How to Make Infused Cannabis Cooking Oil

How to Make Infused Cannabis Cooking Oil

If you’re new to the world of infused cooking, welcome! Cannabis-infused eating is a wonderful way to enjoy the benefits of cannabis without the need to smoke. And for those with dietary restrictions or allergies, making your own goodies at home is often a better bet!

Cannabis cooking oil is one of the easiest methods of infusing food because of its versatility. You can use infused oil in baking, salad dressings, stir fries, or any other recipe that requires oil.

When choosing an oil, it is dependent on what you plan on making. Coconut and olive oil are the most common choices; coconut oil has a milder taste and can therefore be used for more dishes, whereas olive oil is the staple cooking oil for most kitchens.

The following cannabis cooking oil recipe is courtesy of Leafly.
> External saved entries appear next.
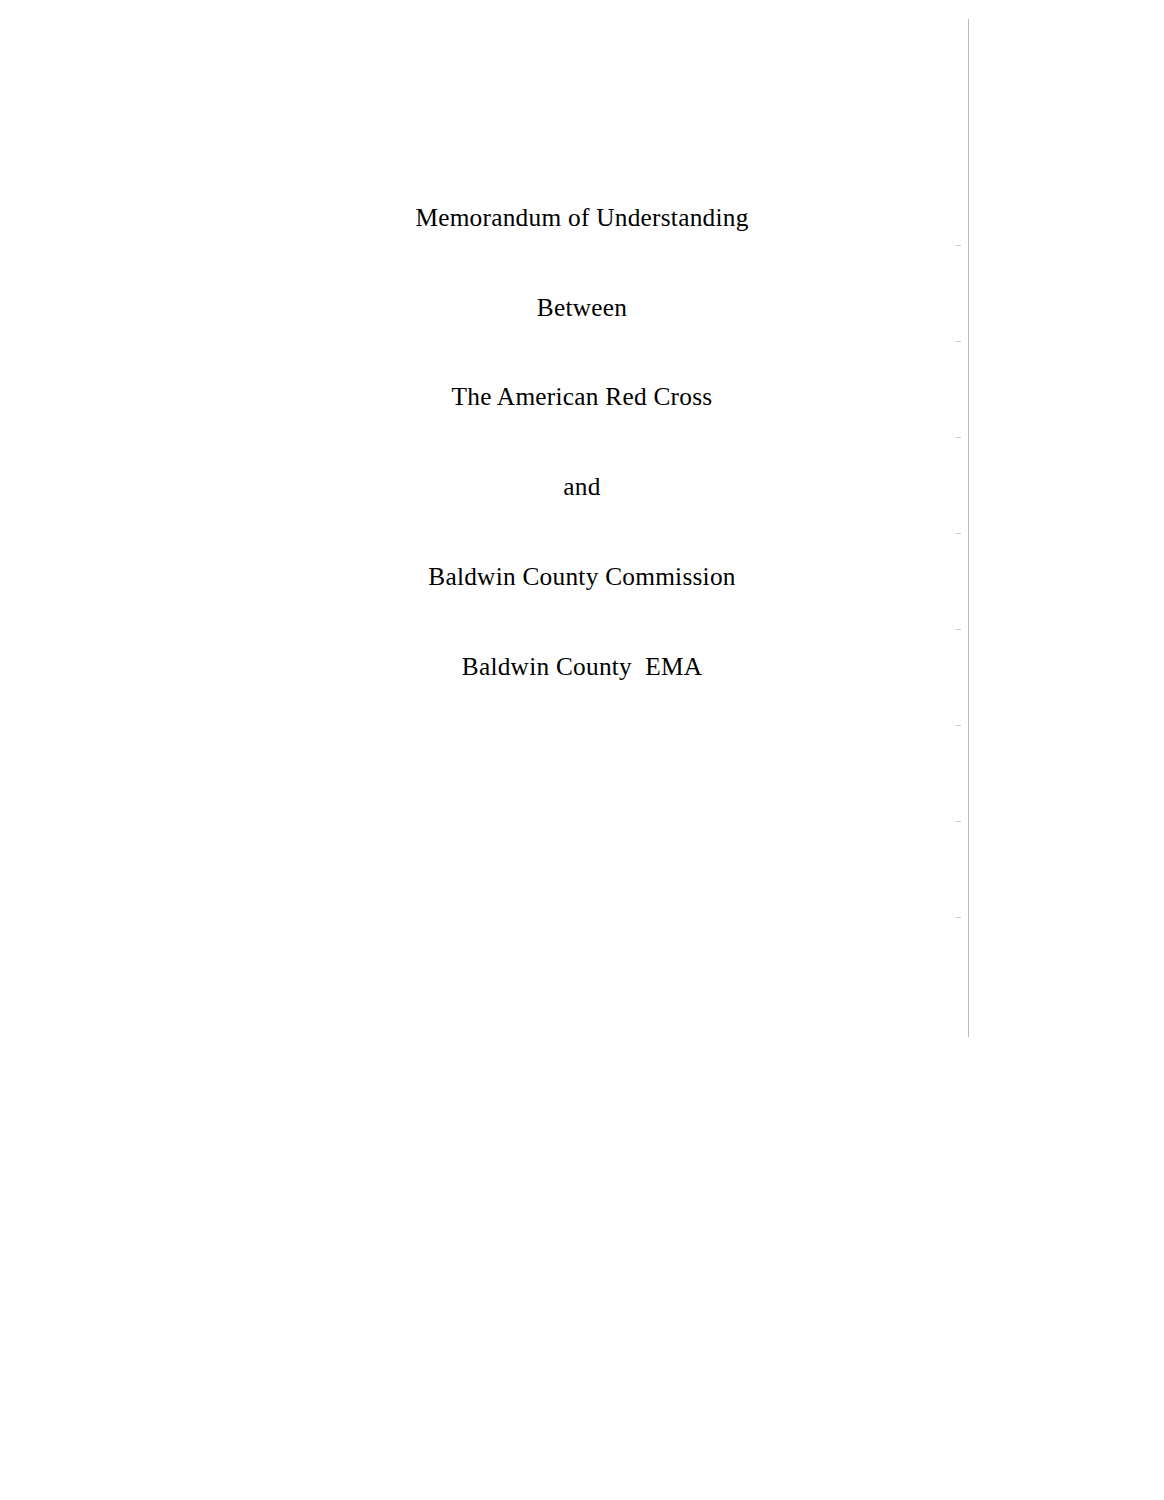Memorandum of Understanding
Between
The American Red Cross
and
Baldwin County Commission
Baldwin County EMA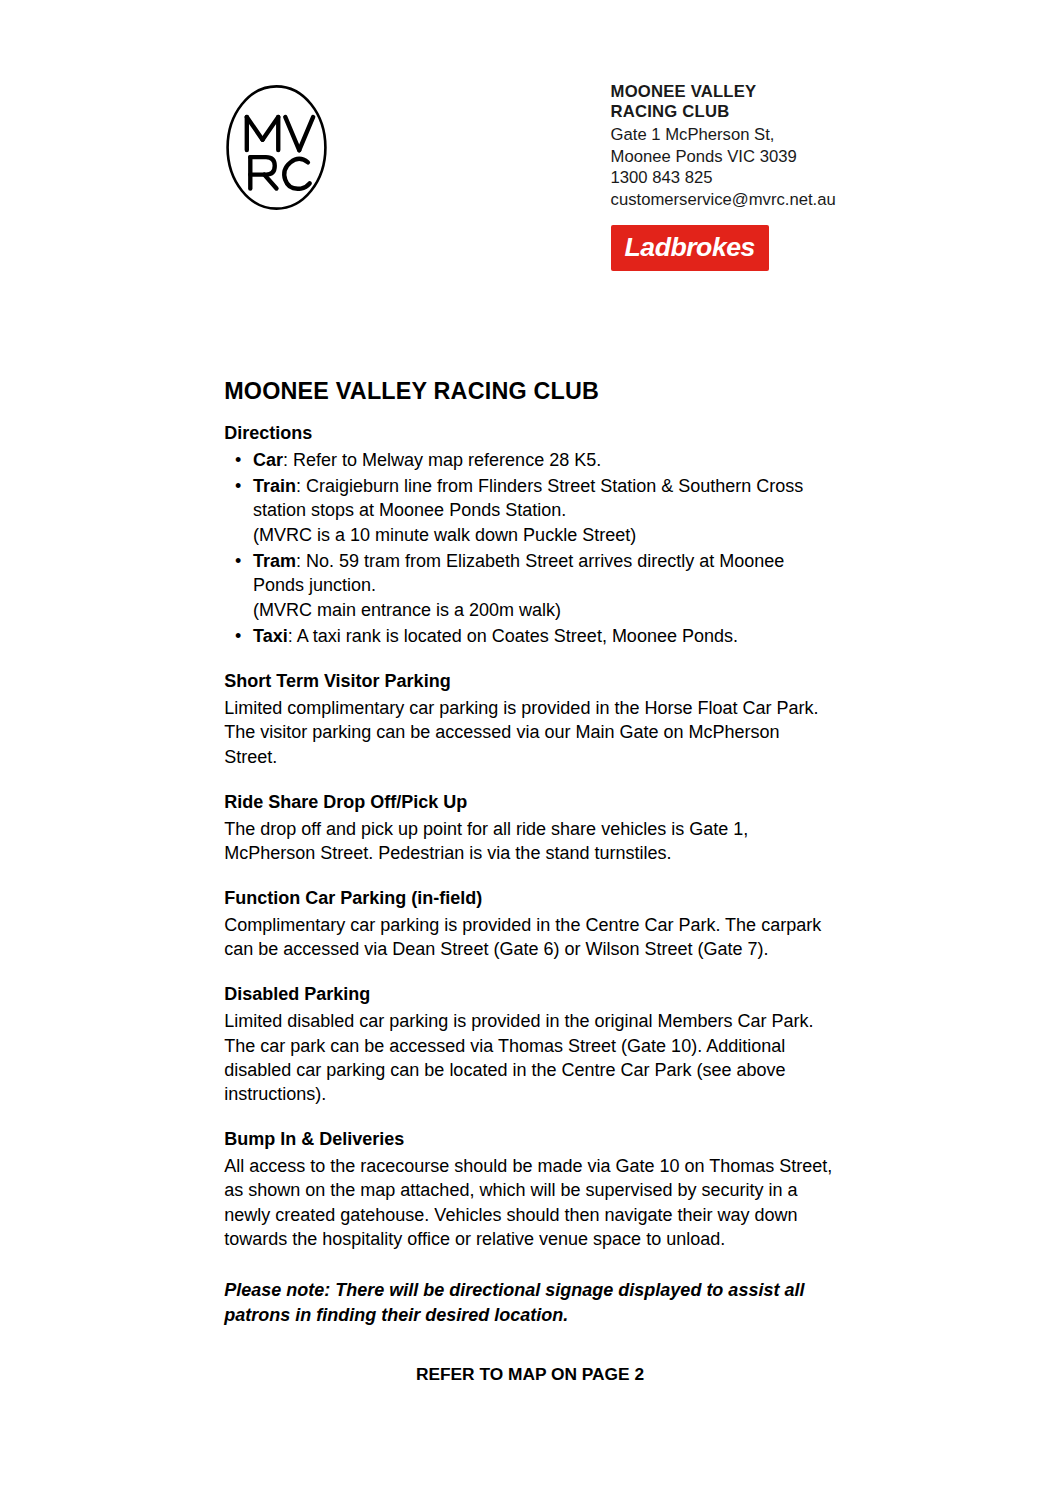MOONEE VALLEY
RACING CLUB
Gate 1 McPherson St,
Moonee Ponds VIC 3039
1300 843 825
customerservice@mvrc.net.au
Ladbrokes
MOONEE VALLEY RACING CLUB
Directions
Car: Refer to Melway map reference 28 K5.
Train: Craigieburn line from Flinders Street Station & Southern Cross station stops at Moonee Ponds Station. (MVRC is a 10 minute walk down Puckle Street)
Tram: No. 59 tram from Elizabeth Street arrives directly at Moonee Ponds junction. (MVRC main entrance is a 200m walk)
Taxi: A taxi rank is located on Coates Street, Moonee Ponds.
Short Term Visitor Parking
Limited complimentary car parking is provided in the Horse Float Car Park. The visitor parking can be accessed via our Main Gate on McPherson Street.
Ride Share Drop Off/Pick Up
The drop off and pick up point for all ride share vehicles is Gate 1, McPherson Street. Pedestrian is via the stand turnstiles.
Function Car Parking (in-field)
Complimentary car parking is provided in the Centre Car Park. The carpark can be accessed via Dean Street (Gate 6) or Wilson Street (Gate 7).
Disabled Parking
Limited disabled car parking is provided in the original Members Car Park. The car park can be accessed via Thomas Street (Gate 10). Additional disabled car parking can be located in the Centre Car Park (see above instructions).
Bump In & Deliveries
All access to the racecourse should be made via Gate 10 on Thomas Street, as shown on the map attached, which will be supervised by security in a newly created gatehouse. Vehicles should then navigate their way down towards the hospitality office or relative venue space to unload.
Please note: There will be directional signage displayed to assist all patrons in finding their desired location.
REFER TO MAP ON PAGE 2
Recipe for Cannabis Cooking Oil

Ingredients:

  • 1 cup of ground cannabis flower (or less for milder potency)
    1 cup of cooking oil of your choice

Hardware:

  • Strainer or cheesecloth
  • Grinder (a simple hand grinder works best; appliances like blenders and coffee grinder pulverize the cannabis, resulting in edibles with bad tasting plant material)
  • Double-boiler, slow cooker, saucepan, etc.

Directions:

  1. Grind the cannabis. You can include the entire plant, just the flower, a little bit of both — this is all a matter of preference. Just keep in mind that anything small enough to fit through the strainer will end up in your finished product, so again, do not grind your cannabis to a fine powder.
  2. Combine oil and cannabis in your double-boiler or slow cooker, and heat the two together on low or warm for a few hours. This allows for decarboxylation (activation of THC) without scorching (which destroys the active ingredients). Cooking can be done a variety of ways: in a slow cooker on low for 4-6 hours, stirring occasionally; in a double-boiler on low for at least 6 hours (8 is better), stirring occasionally; or in a simple saucepan on low for at least three hours, stirring frequently (a saucepan is most susceptible to scorching). In all cases, a small amount of water can be added to the mixture to help avoid burning.
    Note: whatever method you choose, temperature of the oil should not exceed 245°F.
  3. Strain and store the oil. Do not squeeze the cheesecloth; this will simply add more chlorophyll to your oil. All remaining plant material can be discarded or used in other dishes if you have the wherewithal. The oil’s shelf life is at least two months, and can be extended with refrigeration.